Já no campo repressivo, a Justiça do Trabalho e o Ministério Público do Trabalho têm papel importantíssimo. À primeira cabe processar e julgar, de forma célere, os pedidos de indenizações movidos pelas vítimas e seus familiares, dando efetivo acesso à justiça aos cidadãos atingidos. Ao
Ministério Público cabe atuar na defesa dos danos coletivos causados à comunidade de trabalhadores, inclusive, conforme o caso, por meio da propositura de ação civil pública pleiteando indenização pelos
danos morais causados à coletividade de trabalhadores.

Na esteira da tragédia de Brumadinho, o presidente do Supremo Tribunal Federal e a procuradora- geral da República, Raquel Dodge, criaram, conjuntamente, o Observatório Nacional sobre Questões Ambientais, Econômicas e Sociais de Alta Complexidade e Grande Impacto e Repercussão, cujo objetivo é monitorar casos que requeiram atuação rápida do sistema nacional de justiça, buscando soluções céleres e efetivas às necessidades das vítimas.
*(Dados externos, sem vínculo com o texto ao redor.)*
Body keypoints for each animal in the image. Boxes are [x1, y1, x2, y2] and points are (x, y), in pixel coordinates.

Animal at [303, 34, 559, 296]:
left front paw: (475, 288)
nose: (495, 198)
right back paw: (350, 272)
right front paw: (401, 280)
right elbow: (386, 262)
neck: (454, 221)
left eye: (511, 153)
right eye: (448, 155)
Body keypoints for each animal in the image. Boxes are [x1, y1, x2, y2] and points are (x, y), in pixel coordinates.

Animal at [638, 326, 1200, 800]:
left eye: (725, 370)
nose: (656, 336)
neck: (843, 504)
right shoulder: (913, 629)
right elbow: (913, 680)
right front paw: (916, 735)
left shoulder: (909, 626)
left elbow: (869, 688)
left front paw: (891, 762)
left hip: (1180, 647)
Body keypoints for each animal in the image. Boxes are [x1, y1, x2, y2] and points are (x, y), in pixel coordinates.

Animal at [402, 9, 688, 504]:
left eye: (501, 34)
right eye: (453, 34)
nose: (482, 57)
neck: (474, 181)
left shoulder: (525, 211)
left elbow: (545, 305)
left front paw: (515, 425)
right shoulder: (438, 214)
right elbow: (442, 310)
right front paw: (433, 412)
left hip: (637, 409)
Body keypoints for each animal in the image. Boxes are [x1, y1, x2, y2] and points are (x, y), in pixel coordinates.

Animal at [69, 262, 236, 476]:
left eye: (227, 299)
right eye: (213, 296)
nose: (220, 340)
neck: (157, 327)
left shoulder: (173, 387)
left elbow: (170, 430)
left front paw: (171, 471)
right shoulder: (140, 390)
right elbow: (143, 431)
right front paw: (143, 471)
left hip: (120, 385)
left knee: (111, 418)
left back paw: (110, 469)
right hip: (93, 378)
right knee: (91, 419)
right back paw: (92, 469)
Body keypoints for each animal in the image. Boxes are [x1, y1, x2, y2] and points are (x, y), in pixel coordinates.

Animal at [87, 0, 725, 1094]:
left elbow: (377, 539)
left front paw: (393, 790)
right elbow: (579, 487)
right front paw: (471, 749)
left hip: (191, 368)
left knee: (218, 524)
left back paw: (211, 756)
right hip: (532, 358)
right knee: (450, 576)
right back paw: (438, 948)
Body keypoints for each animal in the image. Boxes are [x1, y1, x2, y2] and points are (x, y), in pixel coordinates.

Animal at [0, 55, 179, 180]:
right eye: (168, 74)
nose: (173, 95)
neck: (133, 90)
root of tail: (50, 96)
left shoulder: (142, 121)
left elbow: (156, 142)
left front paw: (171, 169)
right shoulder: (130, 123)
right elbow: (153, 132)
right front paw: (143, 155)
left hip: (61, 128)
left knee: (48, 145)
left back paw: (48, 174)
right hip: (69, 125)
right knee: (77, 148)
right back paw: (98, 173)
Ainda que devamos comemorar medidas como a esta, visando à rápida prestação jurisdicional para pacificar conflitos e remediar prejuízos após tragédias como a de Brumadinho, como já dito a necessidade de revisão dos procedimentos de fiscalização e auditoria das condições de segurança do
trabalho em barragens é premente, a fim de evitar novas catástrofes como a ocorrida no último dia 25 de janeiro. Todo o esforço do Poder Público terá sido pouco enquanto ainda houver trabalhadores morrendo no exercício de sua labuta diária. O trabalho é – e deve ser – fonte de renda, de dignidade
e de esperança, e não de dor, de luto e sofrimento.